WHAT YOU NEED TO DO
Reproduce every line of the records below, word for word and in the same order.

RECORDS TO USE
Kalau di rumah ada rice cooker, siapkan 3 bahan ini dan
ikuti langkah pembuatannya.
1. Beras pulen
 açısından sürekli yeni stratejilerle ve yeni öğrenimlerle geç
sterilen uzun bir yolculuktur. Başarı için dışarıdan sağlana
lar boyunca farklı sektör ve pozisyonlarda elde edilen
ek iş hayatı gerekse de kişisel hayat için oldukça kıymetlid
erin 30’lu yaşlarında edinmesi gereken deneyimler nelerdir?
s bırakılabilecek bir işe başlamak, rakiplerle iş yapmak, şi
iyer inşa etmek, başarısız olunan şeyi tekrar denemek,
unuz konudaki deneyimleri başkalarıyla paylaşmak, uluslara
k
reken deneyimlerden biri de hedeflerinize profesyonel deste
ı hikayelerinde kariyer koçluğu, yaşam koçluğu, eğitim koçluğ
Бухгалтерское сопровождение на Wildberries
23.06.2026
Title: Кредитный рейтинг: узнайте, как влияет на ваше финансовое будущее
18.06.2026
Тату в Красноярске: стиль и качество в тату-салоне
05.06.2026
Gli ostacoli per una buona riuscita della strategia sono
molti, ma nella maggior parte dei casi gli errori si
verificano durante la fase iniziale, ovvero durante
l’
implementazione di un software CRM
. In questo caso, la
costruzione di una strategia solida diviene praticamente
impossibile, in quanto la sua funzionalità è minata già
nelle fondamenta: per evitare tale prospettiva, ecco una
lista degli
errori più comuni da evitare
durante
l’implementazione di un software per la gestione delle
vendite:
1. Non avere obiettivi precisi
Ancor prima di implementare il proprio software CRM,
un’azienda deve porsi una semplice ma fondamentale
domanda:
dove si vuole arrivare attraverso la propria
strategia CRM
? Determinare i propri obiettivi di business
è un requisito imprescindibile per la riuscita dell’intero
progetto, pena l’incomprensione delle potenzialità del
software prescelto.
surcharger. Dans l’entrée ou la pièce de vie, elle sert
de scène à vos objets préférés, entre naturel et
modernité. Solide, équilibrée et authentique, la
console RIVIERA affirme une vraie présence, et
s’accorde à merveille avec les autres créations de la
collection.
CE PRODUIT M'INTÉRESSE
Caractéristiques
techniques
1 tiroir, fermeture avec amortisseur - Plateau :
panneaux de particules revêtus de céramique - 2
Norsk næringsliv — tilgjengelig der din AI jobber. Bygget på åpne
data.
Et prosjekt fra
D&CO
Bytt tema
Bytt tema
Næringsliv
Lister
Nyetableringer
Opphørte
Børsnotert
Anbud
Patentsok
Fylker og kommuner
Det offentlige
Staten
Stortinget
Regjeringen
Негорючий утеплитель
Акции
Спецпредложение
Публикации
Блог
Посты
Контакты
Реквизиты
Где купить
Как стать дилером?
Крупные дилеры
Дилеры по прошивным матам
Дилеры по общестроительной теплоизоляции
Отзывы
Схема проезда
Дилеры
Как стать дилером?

EXERCISE RESPONSE
Kalau di rumah ada rice cooker, siapkan 3 bahan ini dan
ikuti langkah pembuatannya.
1. Beras pulen
 açısından sürekli yeni stratejilerle ve yeni öğrenimlerle geç
sterilen uzun bir yolculuktur. Başarı için dışarıdan sağlana
lar boyunca farklı sektör ve pozisyonlarda elde edilen
ek iş hayatı gerekse de kişisel hayat için oldukça kıymetlid
erin 30’lu yaşlarında edinmesi gereken deneyimler nelerdir?
s bırakılabilecek bir işe başlamak, rakiplerle iş yapmak, şi
iyer inşa etmek, başarısız olunan şeyi tekrar denemek,
unuz konudaki deneyimleri başkalarıyla paylaşmak, uluslara
k
reken deneyimlerden biri de hedeflerinize profesyonel deste
ı hikayelerinde kariyer koçluğu, yaşam koçluğu, eğitim koçluğ
Бухгалтерское сопровождение на Wildberries
23.06.2026
Title: Кредитный рейтинг: узнайте, как влияет на ваше финансовое будущее
18.06.2026
Тату в Красноярске: стиль и качество в тату-салоне
05.06.2026
Gli ostacoli per una buona riuscita della strategia sono
molti, ma nella maggior parte dei casi gli errori si
verificano durante la fase iniziale, ovvero durante
l’
implementazione di un software CRM
. In questo caso, la
costruzione di una strategia solida diviene praticamente
impossibile, in quanto la sua funzionalità è minata già
nelle fondamenta: per evitare tale prospettiva, ecco una
lista degli
errori più comuni da evitare
durante
l’implementazione di un software per la gestione delle
vendite:
1. Non avere obiettivi precisi
Ancor prima di implementare il proprio software CRM,
un’azienda deve porsi una semplice ma fondamentale
domanda:
dove si vuole arrivare attraverso la propria
strategia CRM
? Determinare i propri obiettivi di business
è un requisito imprescindibile per la riuscita dell’intero
progetto, pena l’incomprensione delle potenzialità del
software prescelto.
surcharger. Dans l’entrée ou la pièce de vie, elle sert
de scène à vos objets préférés, entre naturel et
modernité. Solide, équilibrée et authentique, la
console RIVIERA affirme une vraie présence, et
s’accorde à merveille avec les autres créations de la
collection.
CE PRODUIT M'INTÉRESSE
Caractéristiques
techniques
1 tiroir, fermeture avec amortisseur - Plateau :
panneaux de particules revêtus de céramique - 2
Norsk næringsliv — tilgjengelig der din AI jobber. Bygget på åpne
data.
Et prosjekt fra
D&CO
Bytt tema
Bytt tema
Næringsliv
Lister
Nyetableringer
Opphørte
Børsnotert
Anbud
Patentsok
Fylker og kommuner
Det offentlige
Staten
Stortinget
Regjeringen
Негорючий утеплитель
Акции
Спецпредложение
Публикации
Блог
Посты
Контакты
Реквизиты
Где купить
Как стать дилером?
Крупные дилеры
Дилеры по прошивным матам
Дилеры по общестроительной теплоизоляции
Отзывы
Схема проезда
Дилеры
Как стать дилером?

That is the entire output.